Green for Change Ghana with funding support from USAID through the Feed the Future Ghana Trade and Investment Activity (GTI) has on Thursday, 6th April 2023 organized a stakeholder engagement workshop for key players in the cashew value chain within the West Gonja municipality under the “Building Capacity of Smallholder Cashew Farmers on Harvest and Post-Harvest including Nut Quality” project.
The stakeholder engagement workshop was aimed at creating awareness of the project as well as highlighting the main activities and interventions to be implemented within the project zones of influence.
Speaking at the event, the Executive Director for Green for Change Ghana, Mr. John Balankoo Sumbo indicated that “over 88% of cashew was produced on smallholder’s farms ranging in size from 0.8ha to 3.0ha, however, the income potential from this cash crop was not being fully realized due to low yield as most farmers lack knowledge of good silvicultural and post-harvest practices, thereby limiting their ability to increase productivity.

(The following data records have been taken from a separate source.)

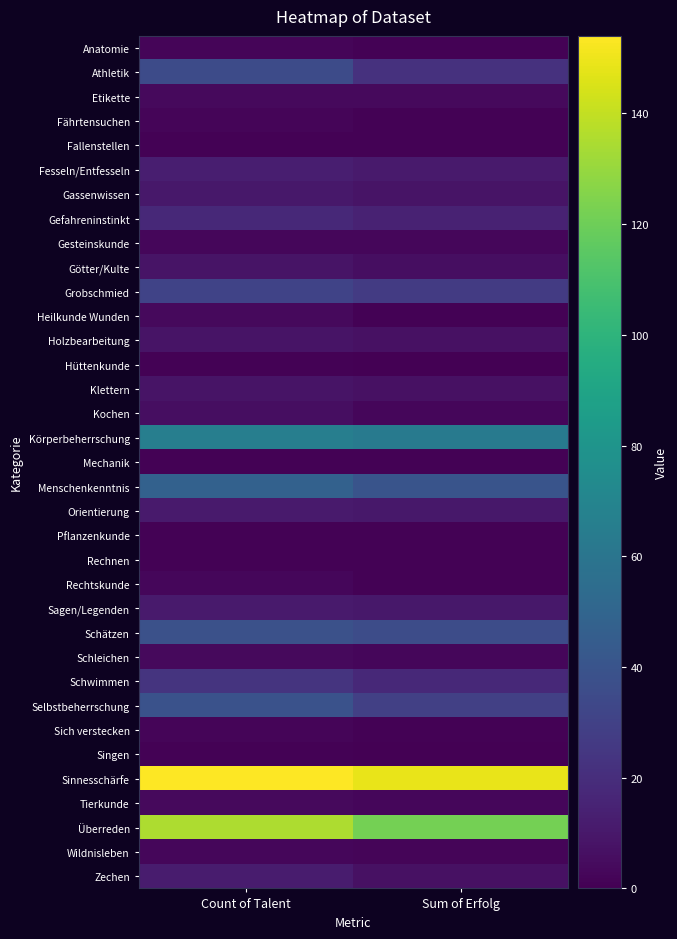

How many data points does each series have?

2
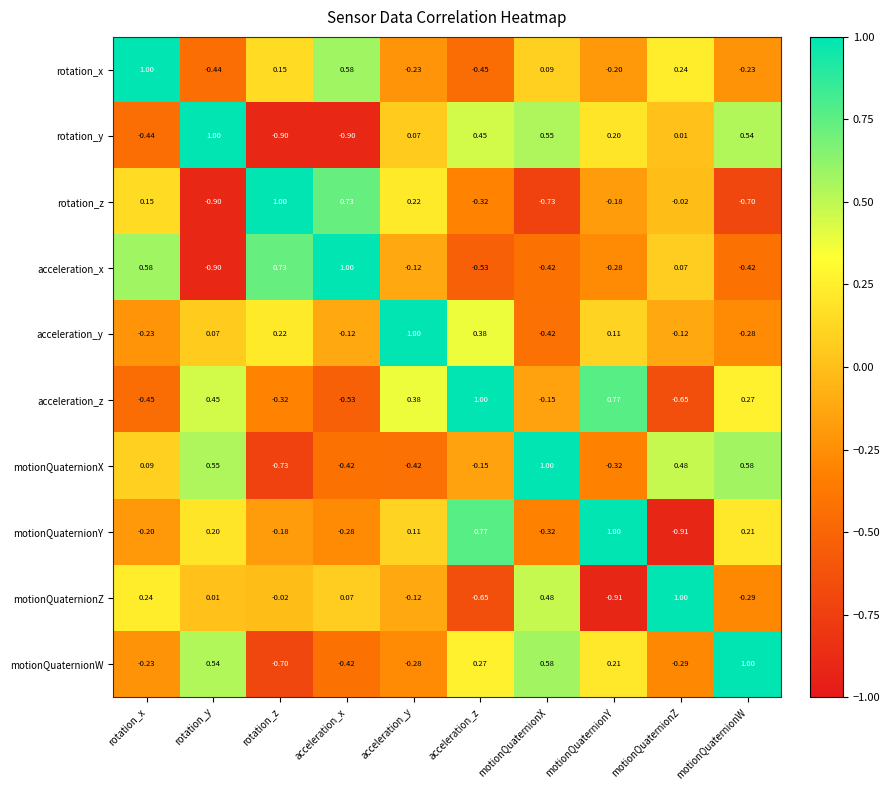

At which label does acceleration_x reach its peak?

acceleration_x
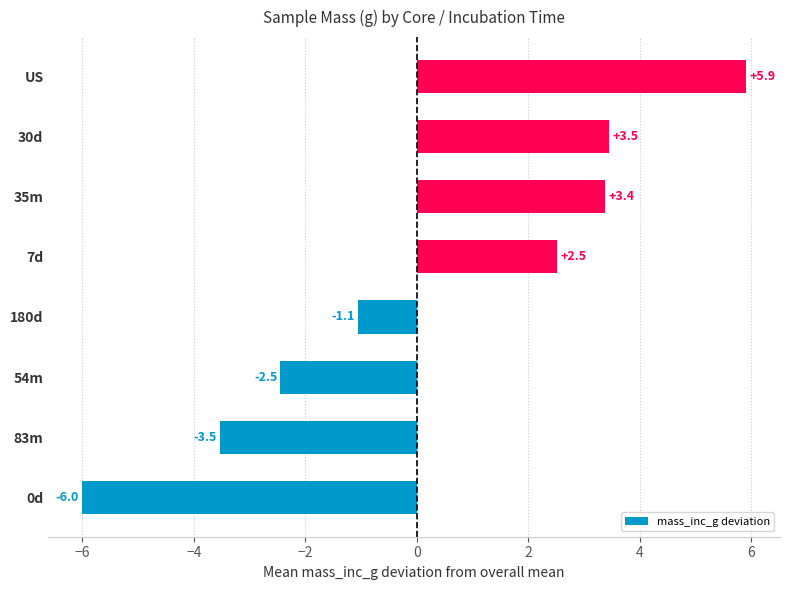

Does the chart contain stacked bars?

No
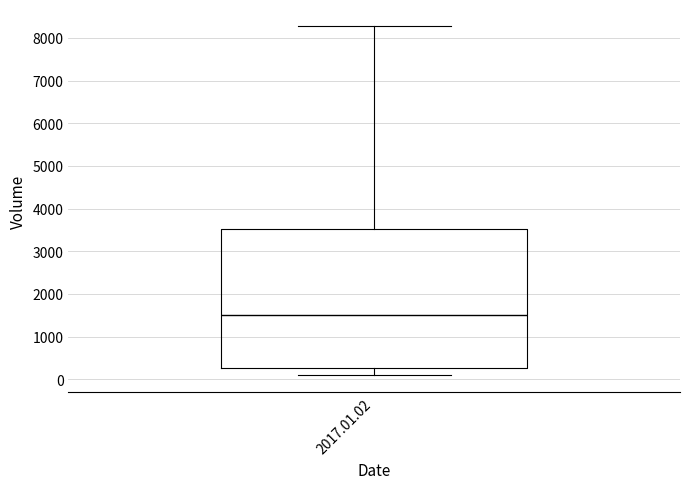

Transcribe this box plot: give where the median line is, the range the box spans, and where the two whiskers end, as read against the y-axis. The values are not printed on the chart, so give them approximately, as read against the axis.

median 1500, box 300 to 3500, whiskers 100 to 8300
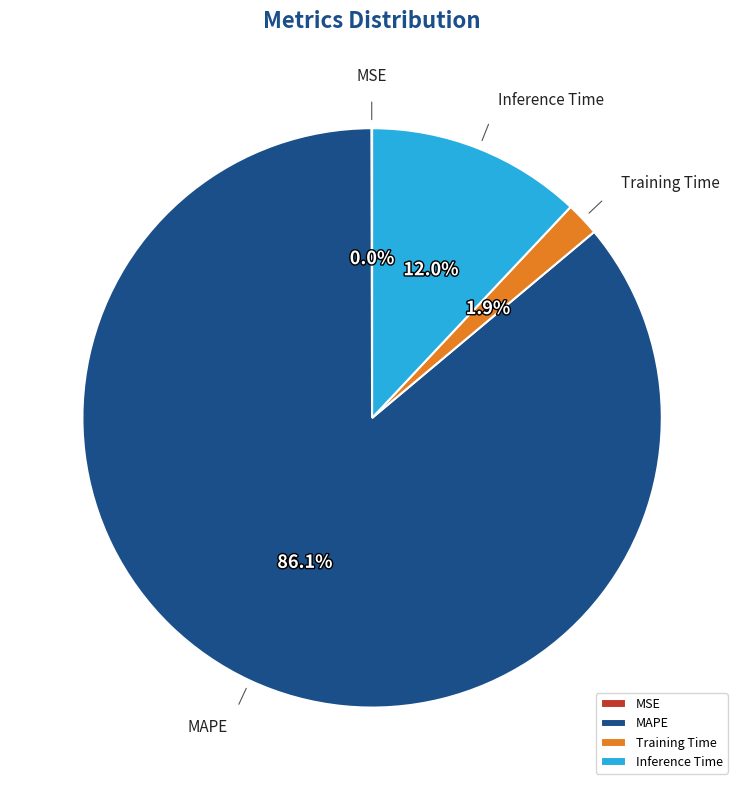

Which has a higher value, Inference Time or Training Time?

Inference Time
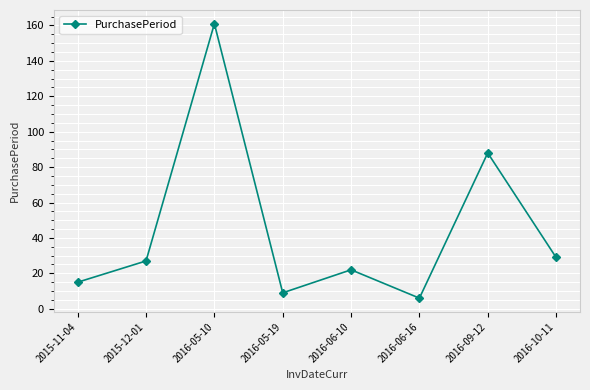

What is the sum of all values?

357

He added that farmers have a poor understanding of cashew markets and compete rather than cooperate at the farm gate to sell to middlemen
Mr. Sumbo disclosed that the project will directly train 300 cashew producers on harvest and post-harvest management techniques, nut quality including quality parameters such as nut count, defective rate, and moisture content as well as negotiation, entrepreneurship, and access to the improved market.
In addition, 30 lead farmers drawn from the pool of beneficiaries will be further trained on good agricultural practices in cashew production and will be available in their communities to support their peers in the adoption of best practices in their cashew orchards.
The project according to Mr. Sumbo will be implemented over a six-month period across six (6) cashew production communities in the West Gonja Municipality in the Savannah Region, namely; Soalepe, Bunyanto, Achubunyor, Jonokponto, Taliorpe, and Busunu.
When asked why cashew, Mr. John Balankoo Sumbo said “Cashew because it is one of the fast-growing cash crops in the Municipality, and with cashew, the input cost is low unlike cereal crops like maize”
He added that “cashew starts fruiting three years after planting and farmers can integrate beekeeping to enhance pollination and also make additional income from the sale of honey”
He lamented the rate at which some cashew buyers and middlemen buy cashew without considering basic parameters but blamed that on the lack of improper regulations or data on cashew buyers in the area, therefore, making farmers who follow the basic parameters lose interest because they buy the same price as compared to those farmers who don’t follow these parameters.
Adding to the challenges faced by cashew farmers, Mr. John said climate change can’t be overlooked in cashew farming and therefore encouraged farmers to use improved planting materials and adopt climate-smart complimentary activities to sustain yields even in the midst of climate changes.
Mr. Sumbo in closing remarks indicated that the project Team was open for advice, suggestions, and support from stakeholders, particularly NGOs working on similar interventions in the landscape, the district department of agriculture, the Forestry Commission, and the district assembly among others that will make the project achieve its intended goal of supporting farmers to improve the quality cashew nuts for the required market to increase their income.
The stakeholder engagement workshop brought together participants from various institutions including traditional authorities, civil society organizations, non-governmental organizations (NGOs), cashew union representatives, government officials, cashew traders, beneficiary communities, etc.